Dass Joji Hattori von der Violine her kommt und damit eine besondere Affinität zu den Streichern hat, konnte man nach der Pause auch in der Sinfonischen Rhapsodie für Klavier und Streichorchester von Joaquín Turina erleben. Was er da mit Violinen, Bratschen und Celli veranstaltete, erinnerte stellenweise an den süffigen Mantovani-Sound. Er, Mantovani, Meister der verliebten Geigen, soll einmal gesagt haben, er könne diesen speziellen Klang mit nur einer Probe aus jedem beliebigen Orchester „herausholen“. Ganz so wird es wohl nicht gewesen sein, denn ohne eine solide handwerkliche Basis geht das nicht. Hattori indes bewies, dass er zumindest die Streicher des OSIB zu einer großartigen kulinarischen Klangentfaltung motivieren kann. Die Geigen klangen zuckersüß – Hattori, der Candy Man am Dirigentenpult! – Die „Mantovaniana“ setzte sich auch im nächsten Stück fort: im „Gebet des Toreros“ für Streicherensemble von Torina kam man gar nicht dazu, darüber zu sinnieren, worum ein Torero eigentlich vor dem Kampf betet. Aber das war auch egal.

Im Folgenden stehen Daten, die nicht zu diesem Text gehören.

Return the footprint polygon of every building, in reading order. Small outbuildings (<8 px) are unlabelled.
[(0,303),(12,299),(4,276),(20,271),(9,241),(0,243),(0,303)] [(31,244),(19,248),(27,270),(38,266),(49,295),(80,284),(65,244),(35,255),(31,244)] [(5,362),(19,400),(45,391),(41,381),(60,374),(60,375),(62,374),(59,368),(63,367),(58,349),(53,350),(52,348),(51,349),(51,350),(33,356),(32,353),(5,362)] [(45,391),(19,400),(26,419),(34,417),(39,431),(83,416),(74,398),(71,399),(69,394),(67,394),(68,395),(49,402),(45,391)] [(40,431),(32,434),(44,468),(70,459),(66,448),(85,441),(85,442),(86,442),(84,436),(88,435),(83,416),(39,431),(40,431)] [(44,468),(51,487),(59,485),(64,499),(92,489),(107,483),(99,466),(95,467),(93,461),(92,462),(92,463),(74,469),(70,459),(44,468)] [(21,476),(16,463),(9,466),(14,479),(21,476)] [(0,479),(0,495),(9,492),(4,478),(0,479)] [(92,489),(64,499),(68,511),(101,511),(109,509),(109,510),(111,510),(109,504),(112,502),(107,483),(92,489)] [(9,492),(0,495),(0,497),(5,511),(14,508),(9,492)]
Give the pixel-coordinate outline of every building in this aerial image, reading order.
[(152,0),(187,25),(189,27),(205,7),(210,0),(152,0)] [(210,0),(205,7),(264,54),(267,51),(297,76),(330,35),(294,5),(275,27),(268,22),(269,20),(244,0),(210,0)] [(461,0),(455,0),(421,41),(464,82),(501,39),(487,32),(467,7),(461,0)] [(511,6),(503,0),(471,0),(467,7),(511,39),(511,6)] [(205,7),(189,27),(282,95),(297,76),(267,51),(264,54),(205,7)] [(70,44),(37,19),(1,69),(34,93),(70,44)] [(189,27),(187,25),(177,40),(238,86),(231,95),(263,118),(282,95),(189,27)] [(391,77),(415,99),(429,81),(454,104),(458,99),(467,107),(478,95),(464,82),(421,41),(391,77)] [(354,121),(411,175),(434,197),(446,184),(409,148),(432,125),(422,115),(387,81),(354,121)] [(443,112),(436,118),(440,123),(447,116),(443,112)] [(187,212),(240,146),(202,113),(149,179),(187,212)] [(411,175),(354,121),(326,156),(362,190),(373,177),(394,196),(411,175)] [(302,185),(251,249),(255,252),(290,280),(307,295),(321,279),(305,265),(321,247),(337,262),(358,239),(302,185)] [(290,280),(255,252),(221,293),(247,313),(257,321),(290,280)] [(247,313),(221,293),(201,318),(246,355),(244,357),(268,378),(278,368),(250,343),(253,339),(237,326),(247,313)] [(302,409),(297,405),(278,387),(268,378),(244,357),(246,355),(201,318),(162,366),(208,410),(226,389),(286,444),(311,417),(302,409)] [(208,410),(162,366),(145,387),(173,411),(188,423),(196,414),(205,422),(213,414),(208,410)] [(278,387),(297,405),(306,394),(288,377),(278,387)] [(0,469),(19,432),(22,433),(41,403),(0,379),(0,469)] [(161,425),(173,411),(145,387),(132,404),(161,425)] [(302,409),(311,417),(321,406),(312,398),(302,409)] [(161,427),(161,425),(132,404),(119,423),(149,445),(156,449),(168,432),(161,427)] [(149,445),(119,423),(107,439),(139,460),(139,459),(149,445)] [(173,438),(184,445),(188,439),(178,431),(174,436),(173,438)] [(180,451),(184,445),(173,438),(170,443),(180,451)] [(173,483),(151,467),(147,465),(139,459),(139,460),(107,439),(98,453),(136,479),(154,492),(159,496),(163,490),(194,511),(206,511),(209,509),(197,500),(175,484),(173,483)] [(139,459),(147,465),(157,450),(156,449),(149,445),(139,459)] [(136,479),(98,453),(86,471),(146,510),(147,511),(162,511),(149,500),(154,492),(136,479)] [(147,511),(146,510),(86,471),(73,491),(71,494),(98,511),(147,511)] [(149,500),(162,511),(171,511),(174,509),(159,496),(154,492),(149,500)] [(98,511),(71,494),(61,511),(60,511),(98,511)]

Man ließ sich einfach gefangen nehmen von der Klangpracht, die die fabelhaften Streicher des OSIB unter Hattoris Händen entfalteten. – Das Schlussstück war als Rausschmeißer gedacht, und so klang es auch. Das Orchester konnte noch einmal richtig aufdrehen und den Drive und die instrumentatorische Delikatesse, die Emmanuel Chabrier in seinen Reißer España gepackt hatte, ausspielen. Das Publikum tobte, bevor es sich glücklich auf den Heimweg machte. – Das letzte Konzert der Sommersaison findet bereits am kommenden Mittwoch statt. Chefdirigent Pablo Mielgo wird es leiten, unter anderem steht das dritte Klavierkonzert von Beethoven auf dem Programm. Es ist bereits ausverkauft.